Research Interest

HELIUM ATOM SCATTERING, STRUCTURE, AND DYNAMICS OF CRYSTALLINE MATERIALS

Surfaces are unique chemical and physical environments and as such they are of interest for both fundamental and technological reasons. Atoms at a surface often relax (i.e., shift in or out of the plane) or reconstruct (i.e., realign within the plane) as a result of their modified coordination. This, in turn, can lead to significant changes in the properties of surfaces, as compared with those of the bulk material. In addition, a wide range of phenomena can also take place at surfaces, including chemi- and physisorption, diffusion, epitaxial growth, specific chemical reactions, phase changes, and surface melting.

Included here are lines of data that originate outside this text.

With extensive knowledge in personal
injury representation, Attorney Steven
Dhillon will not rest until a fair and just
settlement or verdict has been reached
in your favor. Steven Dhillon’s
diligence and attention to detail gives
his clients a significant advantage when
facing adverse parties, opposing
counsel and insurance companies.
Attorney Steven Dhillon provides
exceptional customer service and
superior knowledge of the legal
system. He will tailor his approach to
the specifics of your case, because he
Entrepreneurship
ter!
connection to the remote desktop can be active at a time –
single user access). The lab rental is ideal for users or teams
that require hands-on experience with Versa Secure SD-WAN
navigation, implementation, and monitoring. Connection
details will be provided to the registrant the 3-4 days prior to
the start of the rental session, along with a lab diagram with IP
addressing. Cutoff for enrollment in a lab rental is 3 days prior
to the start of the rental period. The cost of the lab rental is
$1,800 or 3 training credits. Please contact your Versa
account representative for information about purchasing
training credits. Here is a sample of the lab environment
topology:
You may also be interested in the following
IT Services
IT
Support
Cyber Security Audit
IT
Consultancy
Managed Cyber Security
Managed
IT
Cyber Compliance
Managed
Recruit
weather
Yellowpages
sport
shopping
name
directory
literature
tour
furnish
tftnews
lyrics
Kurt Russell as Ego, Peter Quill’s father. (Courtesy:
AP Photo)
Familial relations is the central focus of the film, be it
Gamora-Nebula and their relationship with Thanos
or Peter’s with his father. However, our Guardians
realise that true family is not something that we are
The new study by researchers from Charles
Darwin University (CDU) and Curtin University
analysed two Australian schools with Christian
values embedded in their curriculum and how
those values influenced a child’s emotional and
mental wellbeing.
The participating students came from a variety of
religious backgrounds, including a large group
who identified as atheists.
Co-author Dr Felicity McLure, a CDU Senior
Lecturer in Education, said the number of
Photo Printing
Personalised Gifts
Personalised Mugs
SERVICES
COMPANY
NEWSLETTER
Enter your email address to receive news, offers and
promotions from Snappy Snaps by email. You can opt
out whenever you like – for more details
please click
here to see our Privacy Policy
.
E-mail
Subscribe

However, surfaces present formidable challenges to the investigator. X-ray and neutron scattering techniques generally penetrate the material so that one is “seeing” more than just the surface. Further, well-developed surface science techniques which scatter electrons and ions from surfaces run into severe charging and penetration problems with nonconducting materials such as organic films. Similar difficulties are encountered by researchers relying on scanning tunneling microscopy (STM). While atomic force microscopy (AFM) does offer relief from the charging problems, it is not likely to be useful for dynamics measurements. Light scattering experiments which make use of the newest and most sophisticated methods are effective for studying adsorbate molecules, but they have only limited applicability for probing the structure of the surface itself. An approach that works equally well with all types of crystalline material surfaces is high-resolution helium atom scattering (HAS). What makes HAS so particularly useful is that the low-energy helium atoms, being electrically neutral and chemically inert, interact nondestructively with the surface layer and are unable to penetrate it. Our group has been using the HAS technique together with complementary AFM studies to explore the structure and dynamics of crystalline materials (currently transition metal oxides) and the growth of ultrathin films (<10 monolayers) of various materials (currently polyphenylenes) on a variety of substrates (alkali halides, semiconductors, and oxides). We are interested in a wide range of surface phenomena, but especially in the mechanics of growth and surface phase transitions.